От ворвавшихся в кабину лифта человеческих запахов, сдобренных духами и дезодорантами, суетливой разноголосицы и разнообразия человеческих лиц у Климова закружилась голова. Он встал с пола, поднял воротник халата, стараясь выглядеть невозмутимо и естественно, чтобы не привлекать внимания, но это оказалось лишним. Никто на Климова даже не взглянул. Девица с короткой мальчишеской стрижкой в безразмерной, но короткой, едва доходящей до пупка кофте и в очках с массивной черной оправой, отчего смахивала на аквалангиста в обкусанном акулой снаряжении, болтала по видеосвязи и одновременно набирала какой-то текст, бойко клацая ногтями по дисплею смартфона.

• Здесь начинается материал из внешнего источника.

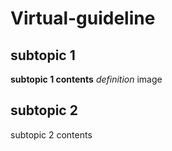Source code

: # Virtual-guideline
## subtopic 1
**subtopic 1 contents**
*definition*
image 
## subtopic 2
subtopic 2 contents 
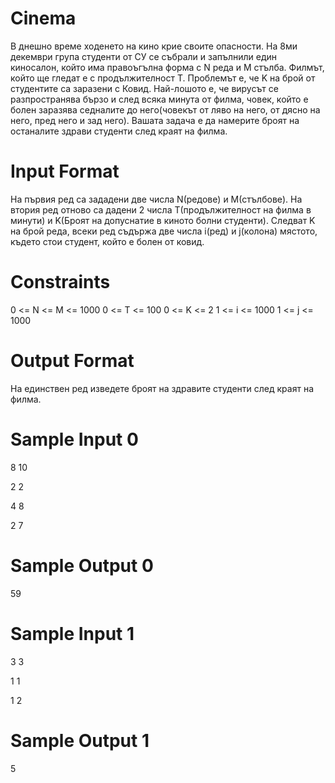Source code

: # Cinema

В днешно време ходенето на кино крие своите опасности. На 8ми декември група студенти от СУ се събрали и запълнили един киносалон, който има правоъгълна форма с N реда и M стълба. Филмът, който ще гледат е с продължителност T. Проблемът е, че K на брой от студентите са заразени с Ковид. Най-лошото е, че вирусът се разпространява бързо и след всяка минута от филма, човек, който е болен заразява седналите до него(човекът от ляво на него, от дясно на него, пред него и зад него). Вашата задача е да намерите броят на останалите здрави студенти след краят на филма.

# Input Format 

На първия ред са зададени две числа N(редове) и M(стълбове). На втория ред отново са дадени 2 числа T(продължителност на филма в минути) и K(Броят на допуснатие в киното болни студенти). Следват K на брой реда, всеки ред съдържа две числа i(ред) и j(колона) мястото, където стои студент, който е болен от ковид.

# Constraints 
0 <= N <= M <= 1000
0 <= T <= 100
0 <= K <= 2
1 <= i <= 1000
1 <= j <= 1000

# Output Format 
На единствен ред изведете броят на здравите студенти след краят на филма.

# Sample Input 0
8 10

2 2

4 8

2 7

# Sample Output 0
59

# Sample Input 1
3 3

1 1

1 2

# Sample Output 1 
5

Двое парней стояли сразу за ней. Не старше двадцати пяти лет, оба с картонными стаканами кофе в руках: один в черной толстовке с розовым капюшоном, накинутым на голову, на правой щеке татуировка – надпись "Candy Soldier" и треснутое сердце, другой – в синей рубашке в желтую клетку, выкрашенными в синий волосами и пирсингом в носу, казались Климову совершенно одинаковыми не по форме, но по содержанию. Невозможно сказать, почему Климову так казалось, они были похожи друг на друга так же, как похожи друг на друга старики, в какие бы одежды ни вырядились. Но если стариков обобщает старость, этих двоих обобщала не молодость, а стремление быть непохожими. Справа и слева от парней стояли мужчины и тоже мало чем отличались друг от друга: оба в классических костюмах, один в сером, другой в черном, оба в белых рубашках, один в галстуке, другой без. Тот, что в сером, – держал на весу одной рукой ноутбук и водил пальцем по тачпаду, тот, что в черном, – уставился в потолок и выстукивал носком ботинка замысловатый ритм.